• **Исходный текст**
>>>

Кама Гинкас: «Нигде больше не видел того, что было на репетициях Товстоногова»

Дорогие друзья, в новогодние праздники публикуем лучшие материалы, вышедшие в «Театрале» в 2017 году.
Сегодня в нашей подборке воспоминания режиссера Камы Гинкаса о его легендарном педагоге – Георгии Товстоногове.

Напомним, курс Товстоногова Кама Миронович окончил в Ленинграде в 1967 году (встреча Гинкаса со зрителями проходила в культурном центре «Хитровка»)… 


*** 
Мне ужасно повезло. Обычно Георгий Александрович Товстоногов приходил к своим студентам от силы раз в два месяца – и вдруг стал посещать наши занятия постоянно. Наш курс получил счастливый шанс, которого не получал никто – ни до нас, ни после. Дело в том, что в это время в БДТ закрыли товстоноговский спектакль «Римская комедия», найдя в нем нехорошие политические намеки. В ответ на это Георгий Александрович перестал ходить в театр – принципиально и демонстративно. Поэтому уделил время нашему курсу.



«Он с трудом терпел окружающих»

<<<

• **Исходные строки**
>>>

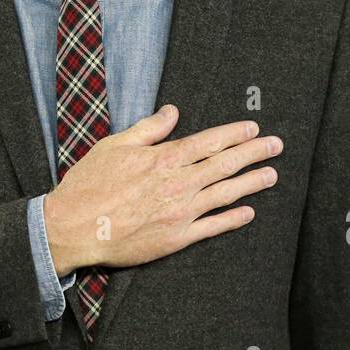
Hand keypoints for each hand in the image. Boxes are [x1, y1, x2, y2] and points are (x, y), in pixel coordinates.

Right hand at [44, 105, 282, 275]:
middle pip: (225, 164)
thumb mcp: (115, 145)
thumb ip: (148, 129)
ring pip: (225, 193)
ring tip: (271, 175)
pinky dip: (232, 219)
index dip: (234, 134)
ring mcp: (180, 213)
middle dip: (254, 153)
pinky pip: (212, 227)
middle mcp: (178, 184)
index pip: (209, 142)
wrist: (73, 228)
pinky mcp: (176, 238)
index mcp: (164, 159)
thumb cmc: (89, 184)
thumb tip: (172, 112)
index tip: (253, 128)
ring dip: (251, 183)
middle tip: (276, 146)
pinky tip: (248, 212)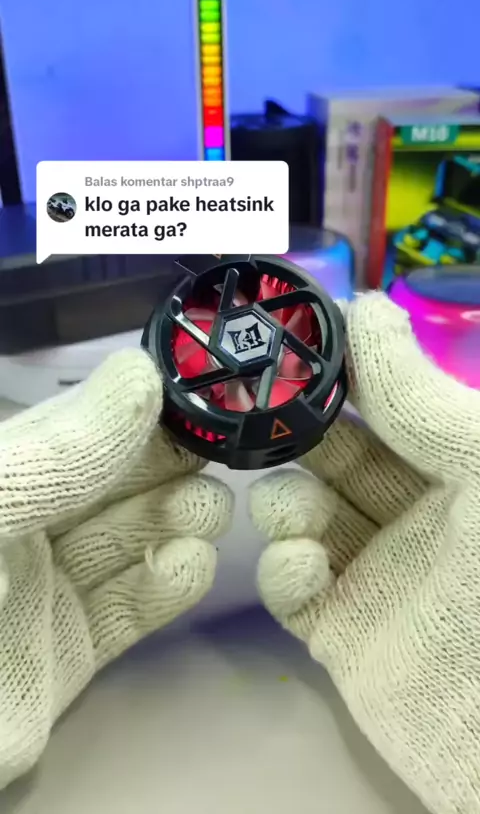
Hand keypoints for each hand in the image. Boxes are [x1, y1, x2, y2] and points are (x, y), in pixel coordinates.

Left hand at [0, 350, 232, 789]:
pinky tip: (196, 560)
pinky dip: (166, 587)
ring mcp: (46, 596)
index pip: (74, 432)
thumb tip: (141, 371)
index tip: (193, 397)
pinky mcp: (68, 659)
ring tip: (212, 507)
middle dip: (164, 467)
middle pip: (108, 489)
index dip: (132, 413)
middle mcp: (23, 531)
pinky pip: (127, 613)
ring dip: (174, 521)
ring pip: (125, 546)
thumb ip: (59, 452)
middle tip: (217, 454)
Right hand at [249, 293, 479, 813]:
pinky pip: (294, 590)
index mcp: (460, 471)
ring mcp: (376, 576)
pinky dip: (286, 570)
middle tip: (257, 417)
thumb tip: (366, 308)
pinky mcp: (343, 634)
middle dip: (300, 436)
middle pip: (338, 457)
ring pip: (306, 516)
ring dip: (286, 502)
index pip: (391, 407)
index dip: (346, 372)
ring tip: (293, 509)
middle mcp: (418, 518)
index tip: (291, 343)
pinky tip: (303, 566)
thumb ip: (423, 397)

<<<

• **Задания**
1. Определите, соответствуют ли тексту о Товстоногове утверждения (а), (б) и (в). Каждый ответ дайте словом «да» или «нет» и приведите дословную цитату из текста, которая это решает.
(а) Гинкас окончил курс Товстоногова в Ленинграде в 1967 году.
(б) Товстоногов обычно приходил к своим студентам каждую неделю.
(в) Спектакль «Римская комедия» закрыли в БДТ.
2. Извлеките без изменений фрагмент текста о Товстоногове между словами «Дорогие друзья, в» и «время нашему курсу.» включительно.
3. Напишите, что идет дальше в тексте о Товстоногове после подзаголовка «Он с трудом терпел окружающих».

• **Ответы**
1.
(а) Да: «курс Товстоногова Кама Миронович окончил в Ленинграде в 1967 году».
(б) Нет: «Обычно Георгий Александрович Товстоногов приходил к своим студентам от силы раз в два месяца».
(в) Да: «в это время в БДТ закрыли товстоноговский спектакль «Римская комедия»».

2.
Дорогие друзья, в новогодние праздники публикуем лучшие материалы, вышедшие в «Театрале» в 2017 году.
Сегодня в нашей подборке воспоминания режиссера Камы Гинкаса о его легендарном педагоге – Георгии Товстоногове.

Напомним, курс Товстоногова Кама Миронович окончил в Ленинграде в 1967 году (встреча Гинкаса со зрителями проходила в культурном центре «Хитровка»)… 


*** 
Мне ужасно повезло. Обычно Георгий Александрович Товстоногов приходил к своим студентам от силы раз в два месяца – и вдруг стал посещать наши занятия постоянно. Наш курс получил счастливый шанс, которого не получал никто – ни до нас, ни после. Дело в том, что в это время в БДТ закрыли товстоноговский спектакль «Римская комедия», найдя в нем нехорошие политические намеки. В ответ на это Георгий Александрович перестал ходить в театр – принципиально и демонстративно. Поэтому уделил время нашему курсу.

3.
Кроме этого периода, Товстоногов почти ничего нам не объяснял. Вообще, он довольно брезгливо относился к обучению сопляков-студентов – с его точки зрения, ему приходилось преподносить нам азбуку. Он не считал это нужным. И вообще этот человек, как мне кажется, с трудом терпел окружающих. У него был узкий круг довольно близких людей, с которыми ему было хорошо. Они соревновались в коллекционировании женщин. А все остальное – так… Артистов он любил, но любовью особой – как людей, которые способны сделать то, что он хочет. А кто не способен, того он не то чтобы не любил – тот просто тут же выпадал из обоймы. А иногда и из города. 



«Можно восхищаться точностью расчета»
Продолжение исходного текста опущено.